# What the task asks
You are asked to repeat the listing word for word and to leave out its pictures.
──────────────────────────────
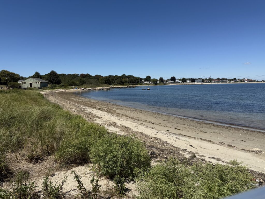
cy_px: 100
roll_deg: +1.3
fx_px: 184
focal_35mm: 24
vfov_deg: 56.8
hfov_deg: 71.6
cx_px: 132
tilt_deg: -4.7
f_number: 1.78
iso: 80
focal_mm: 6.76
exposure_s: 1/7353
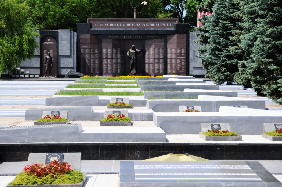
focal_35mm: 123
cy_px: 94
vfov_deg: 11.1
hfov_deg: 16.7
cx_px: 141
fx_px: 962
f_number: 7.1
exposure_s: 1/1250
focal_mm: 82
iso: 320
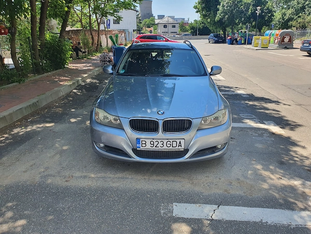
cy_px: 117
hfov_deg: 67.3
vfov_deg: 53.1
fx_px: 234
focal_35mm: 26
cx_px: 156
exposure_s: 1/734
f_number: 2.4
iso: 50
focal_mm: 4.3
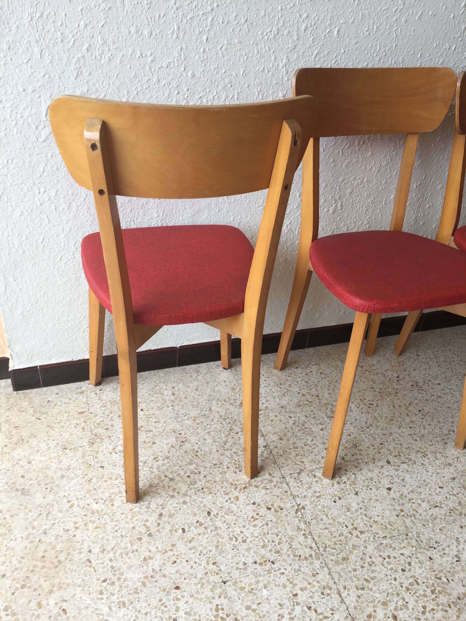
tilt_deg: -31.2
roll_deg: -3.3
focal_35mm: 29
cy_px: 310
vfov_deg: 61.7
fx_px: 521
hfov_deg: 48.2
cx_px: 233
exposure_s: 1/50
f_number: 2.2
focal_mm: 4.15
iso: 32
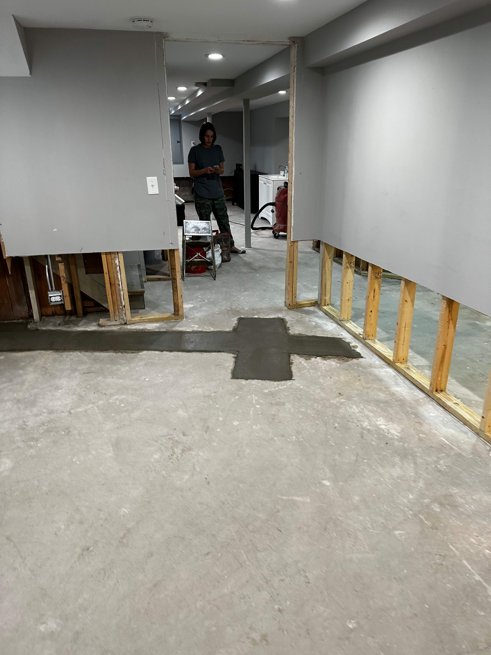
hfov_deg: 56.8
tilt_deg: -17.7
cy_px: 328
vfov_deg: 71.6
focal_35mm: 24
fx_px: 454
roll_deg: +3.4
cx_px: 246
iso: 160
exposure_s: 1/62
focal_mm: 6.86
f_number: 1.78
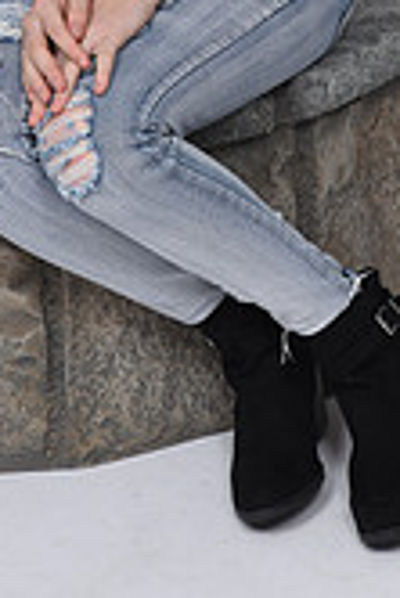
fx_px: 3193
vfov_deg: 10.3
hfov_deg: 7.2
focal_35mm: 192
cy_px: -310
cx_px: 279
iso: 100
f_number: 8
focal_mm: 55
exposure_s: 1/160
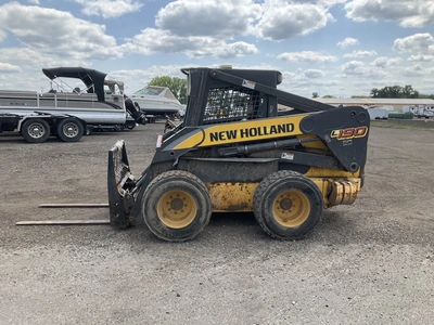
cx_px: 217
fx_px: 364
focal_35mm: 29
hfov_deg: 61.7
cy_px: 162
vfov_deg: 48.2
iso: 25
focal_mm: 3
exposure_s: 1/1250
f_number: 1.8
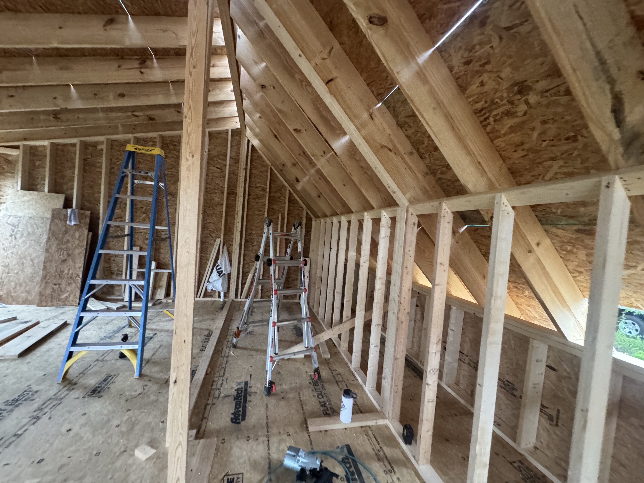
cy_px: 242
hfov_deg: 102.1
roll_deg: -0.9
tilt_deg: -1.6
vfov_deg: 85.7
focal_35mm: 14
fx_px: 260
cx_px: 322
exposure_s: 1/60
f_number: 2.2
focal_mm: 2.22
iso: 1000
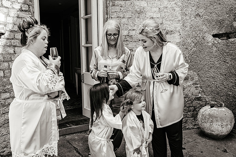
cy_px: 78
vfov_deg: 37.9
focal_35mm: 35
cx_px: 118
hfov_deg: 54.4
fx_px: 229
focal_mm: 35
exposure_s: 1/200
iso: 100
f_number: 5
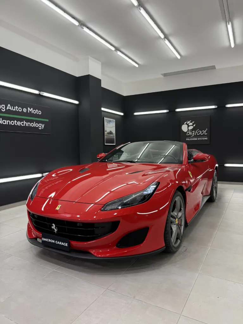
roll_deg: -0.2
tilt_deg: -3.1
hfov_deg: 56.8
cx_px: 122
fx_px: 225
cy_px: 162
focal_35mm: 24
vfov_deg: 71.6
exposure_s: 1/100
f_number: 1.78
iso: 100
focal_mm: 6.76
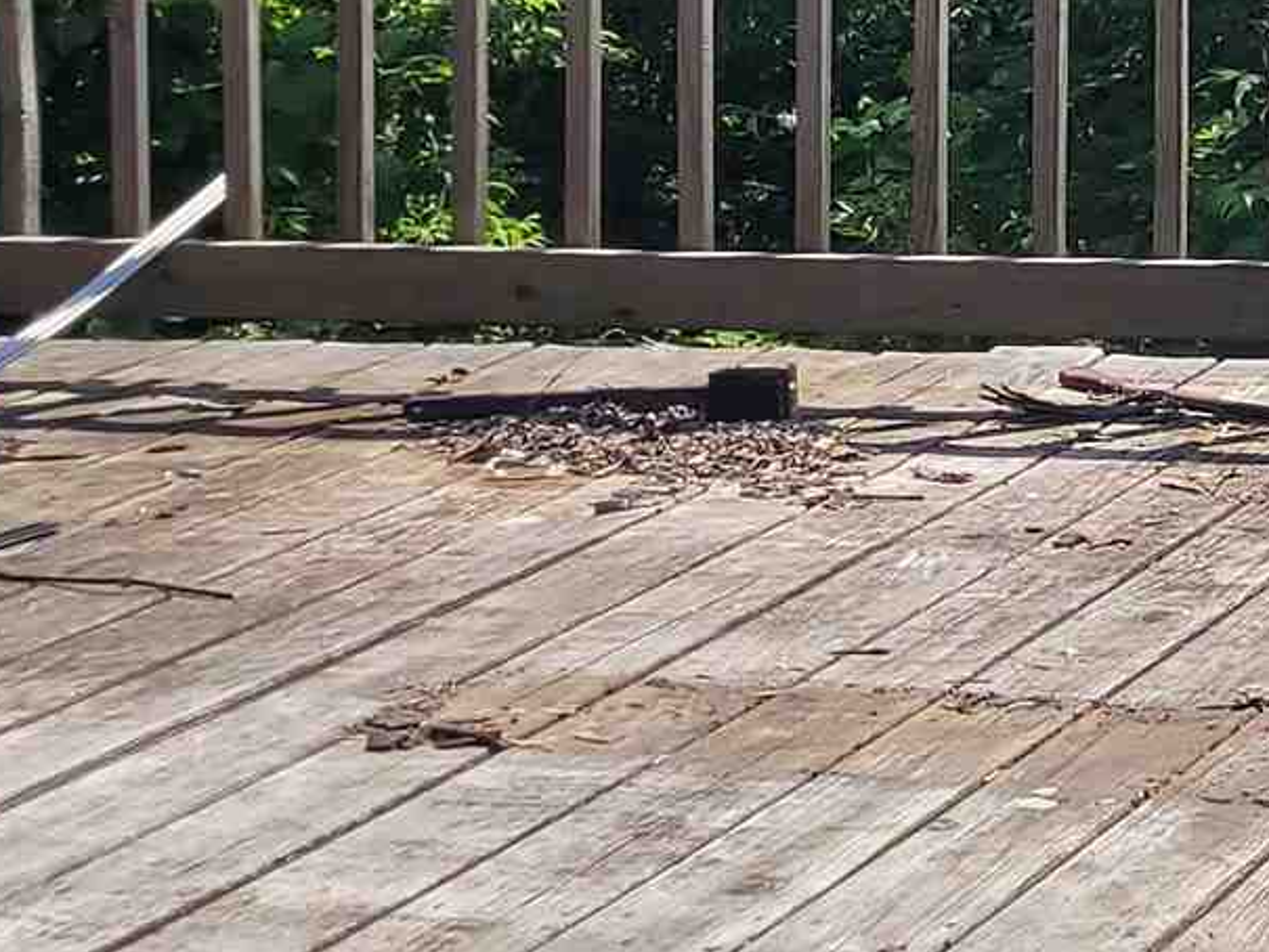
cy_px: 17
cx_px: 1884
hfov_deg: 14.0
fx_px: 4840
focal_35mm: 132
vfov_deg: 11.1
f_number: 1.8
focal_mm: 5.4
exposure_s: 1/2151
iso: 40
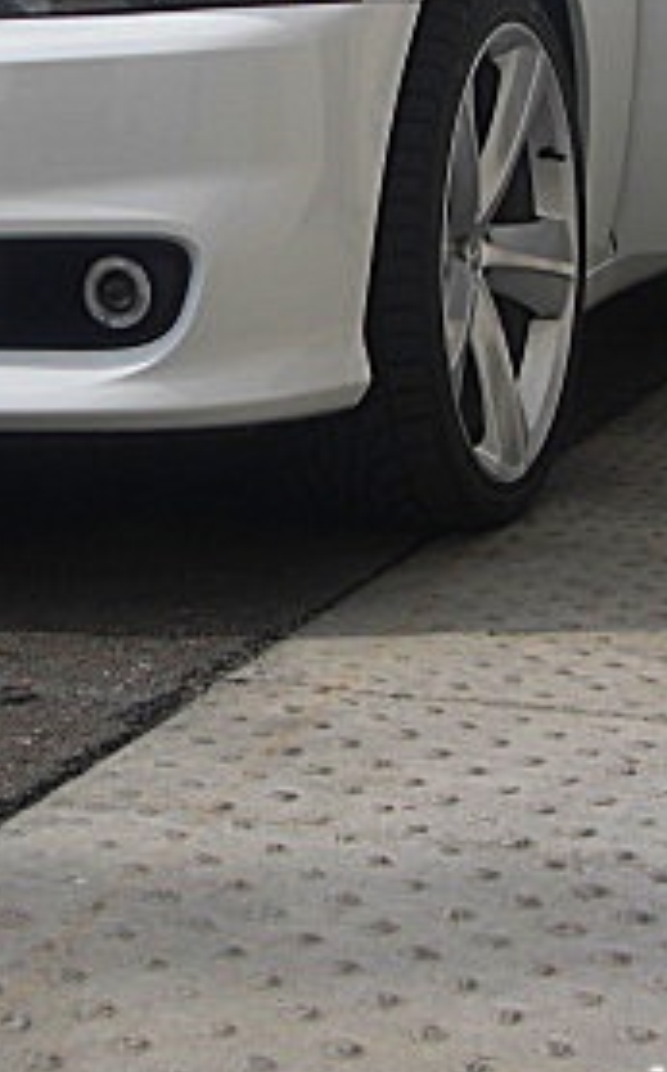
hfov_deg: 14.8
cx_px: 216
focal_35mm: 88
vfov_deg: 23.3
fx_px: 2567
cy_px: 255
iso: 50
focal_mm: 6.3
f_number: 7.9
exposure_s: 1/125
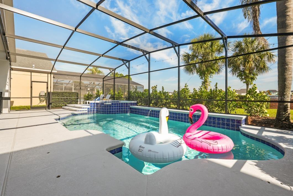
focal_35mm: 16
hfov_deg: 96.7
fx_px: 130
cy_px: 98
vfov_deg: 73.8
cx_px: 146
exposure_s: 1/640
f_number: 7.1
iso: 800
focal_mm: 16
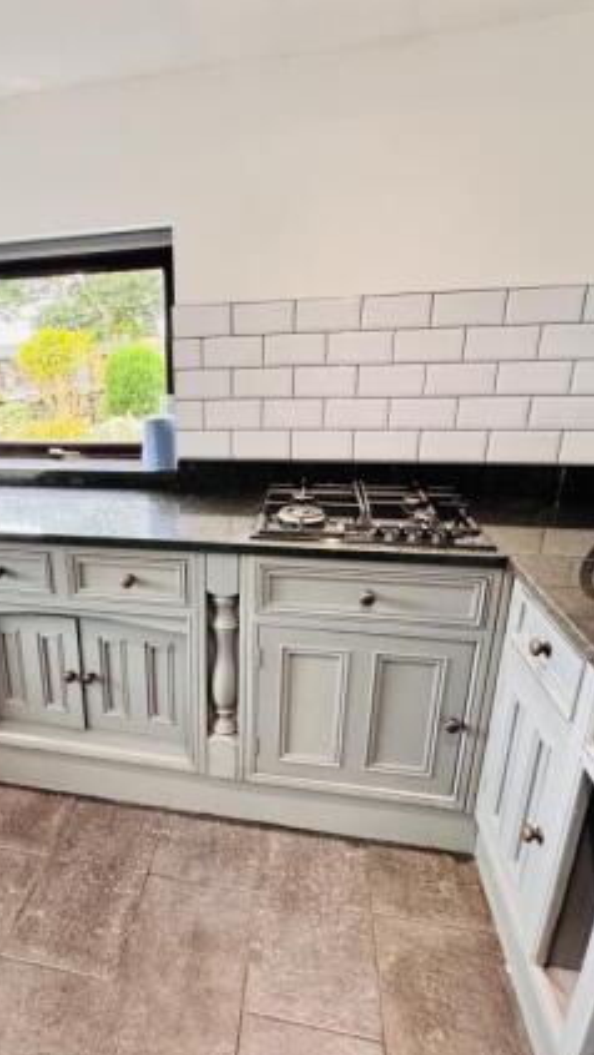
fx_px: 588
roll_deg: +2.2
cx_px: 168
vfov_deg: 83.8
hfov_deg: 51.9
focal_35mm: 21
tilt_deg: -20.9
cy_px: 540
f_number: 2.2
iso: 250
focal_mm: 2.22
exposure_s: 1/100
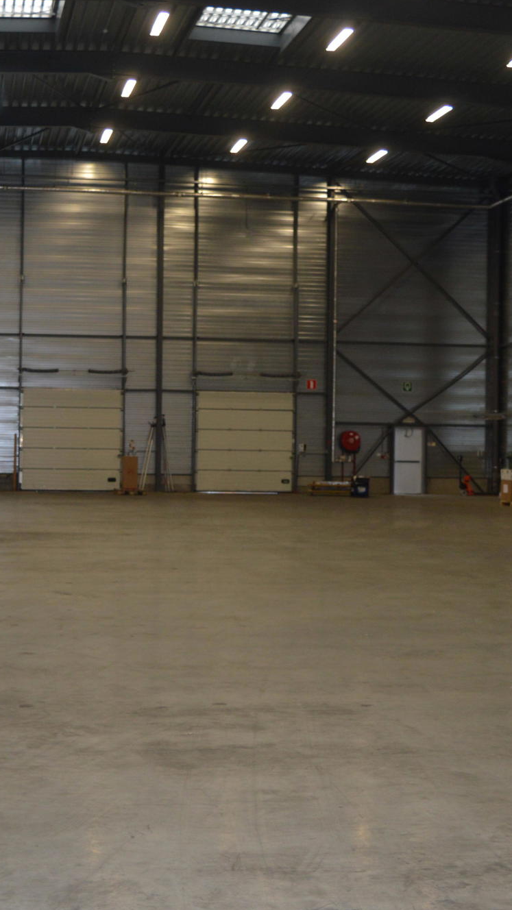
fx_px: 1420
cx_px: 155
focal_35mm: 59
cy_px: 474
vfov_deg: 35.5
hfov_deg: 20.3
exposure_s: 1/100
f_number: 4
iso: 400
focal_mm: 23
──────────────────────────────
# Expected answer
cy_px: 100
roll_deg: +1.3
fx_px: 184
focal_35mm: 24
vfov_deg: 56.8
hfov_deg: 71.6
cx_px: 132
tilt_deg: -4.7
f_number: 1.78
iso: 80
focal_mm: 6.76
exposure_s: 1/7353
focal_35mm: 123
cy_px: 94
vfov_deg: 11.1
hfov_deg: 16.7
cx_px: 141
fx_px: 962
f_number: 7.1
exposure_s: 1/1250
focal_mm: 82
iso: 320
cy_px: 117
hfov_deg: 67.3
vfov_deg: 53.1
fx_px: 234
focal_35mm: 26
cx_px: 156
exposure_s: 1/734
f_number: 2.4
iso: 50
focal_mm: 4.3
tilt_deg: -31.2
roll_deg: -3.3
focal_35mm: 29
cy_px: 310
vfov_deg: 61.7
fx_px: 521
hfov_deg: 48.2
cx_px: 233
exposure_s: 1/50
f_number: 2.2
focal_mm: 4.15
iso: 32
hfov_deg: 56.8
tilt_deg: -17.7
cy_px: 328
vfov_deg: 71.6
focal_35mm: 24
fx_px: 454
roll_deg: +3.4
cx_px: 246
iso: 160
exposure_s: 1/62
focal_mm: 6.86
f_number: 1.78
fx_px: 3193
vfov_deg: 10.3
hfov_deg: 7.2
focal_35mm: 192
cy_px: -310
cx_px: 279
iso: 100
f_number: 8
focal_mm: 55
exposure_s: 1/160
cx_px: 217
fx_px: 364
focal_35mm: 29
hfov_deg: 61.7
cy_px: 162
vfov_deg: 48.2
iso: 25
focal_mm: 3
exposure_s: 1/1250
f_number: 1.8
cy_px: 242
hfov_deg: 102.1
roll_deg: -0.9
tilt_deg: -1.6
vfov_deg: 85.7
focal_35mm: 14
fx_px: 260
cx_px: 322
exposure_s: 1/60
f_number: 2.2
focal_mm: 2.22
iso: 1000
cy_px: 78
vfov_deg: 37.9
focal_35mm: 35
cx_px: 118
hfov_deg: 54.4
fx_px: 229
focal_mm: 35
exposure_s: 1/200
iso: 100
f_number: 5
roll_deg: -0.2
tilt_deg: -3.1
hfov_deg: 56.8
cx_px: 122
fx_px: 225
cy_px: 162
focal_35mm: 24
vfov_deg: 71.6
exposure_s: 1/100
f_number: 1.78
iso: 100
focal_mm: 6.76
cy_px: 17
cx_px: 1884
hfov_deg: 14.0
fx_px: 4840
focal_35mm: 132
vfov_deg: 11.1
f_number: 1.8
focal_mm: 5.4
exposure_s: 1/2151
iso: 40
hfov_deg: 14.8
cx_px: 216
focal_35mm: 88
vfov_deg: 23.3
fx_px: 2567
cy_px: 255
iso: 50
focal_mm: 6.3
f_number: 7.9
exposure_s: 1/125
focal_35mm: 16
hfov_deg: 96.7
fx_px: 130
cy_px: 98
vfov_deg: 73.8
cx_px: 146
exposure_s: 1/640
f_number: 7.1
iso: 800
focal_mm: 16
fx_px: 588
roll_deg: +2.2
cx_px: 168
vfov_deg: 83.8
hfov_deg: 51.9
focal_35mm: 21
tilt_deg: -20.9
cy_px: 540
f_number: 2.2
iso: 250
focal_mm: 2.22
exposure_s: 1/100
fx_px: 1420
cx_px: 155
focal_35mm: 59
cy_px: 474
vfov_deg: 35.5
hfov_deg: 20.3
exposure_s: 1/100
f_number: 4
iso: 400
focal_mm: 23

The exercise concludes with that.